BCE, Fed, BoJ : le triple tour de vis qui menace les marchés mondiaux
La convergence des trois grandes banques centrales vers un durcissement monétaire simultané, dans un contexte de choc énergétique lié à la guerre Iran–Israël, redessine la hiérarchie risque/rendement sur l'ensemble des classes d'actifs. Inflation de la zone euro à 3,2 %, rendement du JGB 10 ans au plus haut, probabilité d'environ 70 % d'une nouvelle hausse de la Fed d'ici décembre : les signaux pointent vers un resserrement coordonné des conditions financières mondiales, alors même que la trêve entre Téhéran et Tel-Aviv reste fragile.
La BCE en première ligne face à une inflation ranimée par l'énergie
Selon Reuters, la Banque centrale européenne devrait relever ses taux directeurs lors de sa réunion de jeudi, devenant la première grande banque centrale à resserrer encore sa politique depuis le déclenchement de la guerre contre l'Iran. L'inflation de la zone euro est remontée à 3,2 % sur un an en mai, selon Eurostat, portée par une reprise de la composante sous-jacente et des services.
Cette dynamique nourrit la crainte de pressions de second tour, dans un environnement où la croissance ralentit nettement. Le choc pétrolier, dont l'origine se situe dans la fermeture de facto du détroit d'Ormuz et la menace persistante sur la navigation en mer Rouge, alimente directement les coûts de production européens.
L'enjeu pour la BCE est de contenir les anticipations d'inflation sans amplifier le ralentissement déjà observé. Pour les détenteurs d'obligations souveraines de la zone euro, le calendrier de ce resserrement et le ton du communiqué qui l'accompagnera constituent les éléments décisifs à surveiller, alors que la prime de terme intègre déjà une partie du durcissement attendu.

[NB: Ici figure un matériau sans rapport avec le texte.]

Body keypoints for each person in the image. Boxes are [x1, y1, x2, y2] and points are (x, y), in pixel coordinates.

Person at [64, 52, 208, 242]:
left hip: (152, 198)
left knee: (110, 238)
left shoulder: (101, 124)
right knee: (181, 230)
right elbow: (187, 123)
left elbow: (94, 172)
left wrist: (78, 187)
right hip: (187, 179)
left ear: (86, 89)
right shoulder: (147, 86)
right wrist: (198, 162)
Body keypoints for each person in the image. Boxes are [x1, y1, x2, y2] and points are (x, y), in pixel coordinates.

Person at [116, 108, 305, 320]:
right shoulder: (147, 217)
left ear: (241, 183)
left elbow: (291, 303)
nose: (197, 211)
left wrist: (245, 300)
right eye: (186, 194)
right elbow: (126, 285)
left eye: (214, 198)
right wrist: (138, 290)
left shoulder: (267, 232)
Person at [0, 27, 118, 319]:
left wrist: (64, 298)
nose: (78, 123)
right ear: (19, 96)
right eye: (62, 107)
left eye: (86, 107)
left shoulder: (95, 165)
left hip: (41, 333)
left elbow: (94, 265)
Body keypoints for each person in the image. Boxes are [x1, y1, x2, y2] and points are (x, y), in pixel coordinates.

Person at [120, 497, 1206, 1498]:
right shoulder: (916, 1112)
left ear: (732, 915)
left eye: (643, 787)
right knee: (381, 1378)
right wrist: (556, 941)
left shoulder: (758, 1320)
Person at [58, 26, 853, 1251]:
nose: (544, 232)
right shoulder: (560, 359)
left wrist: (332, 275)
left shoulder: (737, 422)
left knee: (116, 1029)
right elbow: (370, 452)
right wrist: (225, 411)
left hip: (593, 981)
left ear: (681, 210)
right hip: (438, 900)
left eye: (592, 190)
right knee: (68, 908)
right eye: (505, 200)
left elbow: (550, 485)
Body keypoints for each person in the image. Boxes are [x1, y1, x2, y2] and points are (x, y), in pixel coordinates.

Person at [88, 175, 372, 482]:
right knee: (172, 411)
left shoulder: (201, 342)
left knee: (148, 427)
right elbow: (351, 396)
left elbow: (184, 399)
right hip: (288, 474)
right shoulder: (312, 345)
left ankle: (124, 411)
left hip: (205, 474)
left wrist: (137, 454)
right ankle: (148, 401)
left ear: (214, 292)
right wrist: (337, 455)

Tokyo sous tension : le JGB 10 ans rappelle la dépendance énergétique du Japon
Au Japon, le rendement de l'emprunt d'État à 10 ans a grimpé de 5 points de base à 2,715 %, son plus haut niveau depuis fin mai, selon Reuters. Les marchés intègrent désormais quasiment une hausse du taux directeur de la Banque du Japon à 1 % lors de la réunion des 15-16 juin.
Le ministre japonais en charge de la Revitalisation économique a appelé la BoJ à travailler « en étroite coopération » avec le gouvernement pour stabiliser l'inflation autour de 2 %, tout en reconnaissant que la montée des rendements pèse sur l'économie réelle. Importateur net massif d'hydrocarbures, l'archipel encaisse de plein fouet le renchérissement du brut, qui a connu un pic d'environ +5 % en intrajournalier après les frappes Iran–Israël avant de se détendre partiellement, selon Reuters.
Cette équation (inflation importée, rendements en hausse, yen sous pression) replace la BoJ dans une position inconfortable. La sortie progressive d'une décennie de politique ultra-accommodante intervient au pire moment du cycle énergétique mondial, ce qui amplifie la sensibilité des marchés obligataires nippons à toute reprise des hostilités au Moyen-Orient.
Dollar roi, or contrarié : la Fed garde la main sur la hiérarchie des actifs
Le dollar reste proche d'un plus haut de deux mois, soutenu à la fois par la demande de valeur refuge liée à l'incertitude au Moyen-Orient et par la probabilité d'environ 70 % d'une hausse de taux de la Fed d'ici décembre, selon les contrats à terme Fed funds suivis par CME FedWatch. Cette dynamique prolonge celle déjà observée après le rapport sur l'emploi américain de mai, comme nous le détaillions dans notre analyse sur le dollar au plus haut de deux mois et la relance du scénario d'une hausse Fed.
L'or au comptant évoluait vers 4 332 dollars l'once, après un plus bas de 4 268,4 dollars l'once la veille. Le métal jaune reste pris en étau entre son rôle traditionnel de refuge face aux risques géopolitiques et la pression des anticipations de taux directeurs américains plus élevés, qui renchérit le coût d'opportunité de sa détention.
En parallèle, la Chine publie un commerce extérieur très robuste à 4 450 Mds CNY en mai (+16,9 % en glissement annuel), avec des exportations en hausse de 13,8 % et des importations de 21,5 %, selon l'Administration générale des douanes. Ces chiffres doivent toutefois être lus avec prudence : effets de base, décalages de facturation et réorientation des flux sous contrainte géopolitique brouillent la lecture du signal réel.
Il convient de rappeler que ces anticipations de marché reflètent l'état des positions ce jour et peuvent évoluer rapidement : toute reprise des hostilités entre l'Iran et Israël, une fermeture prolongée du détroit d'Ormuz ou une escalade en mer Rouge pourraient modifier sensiblement la trajectoire du pétrole, des devises et des taux souverains.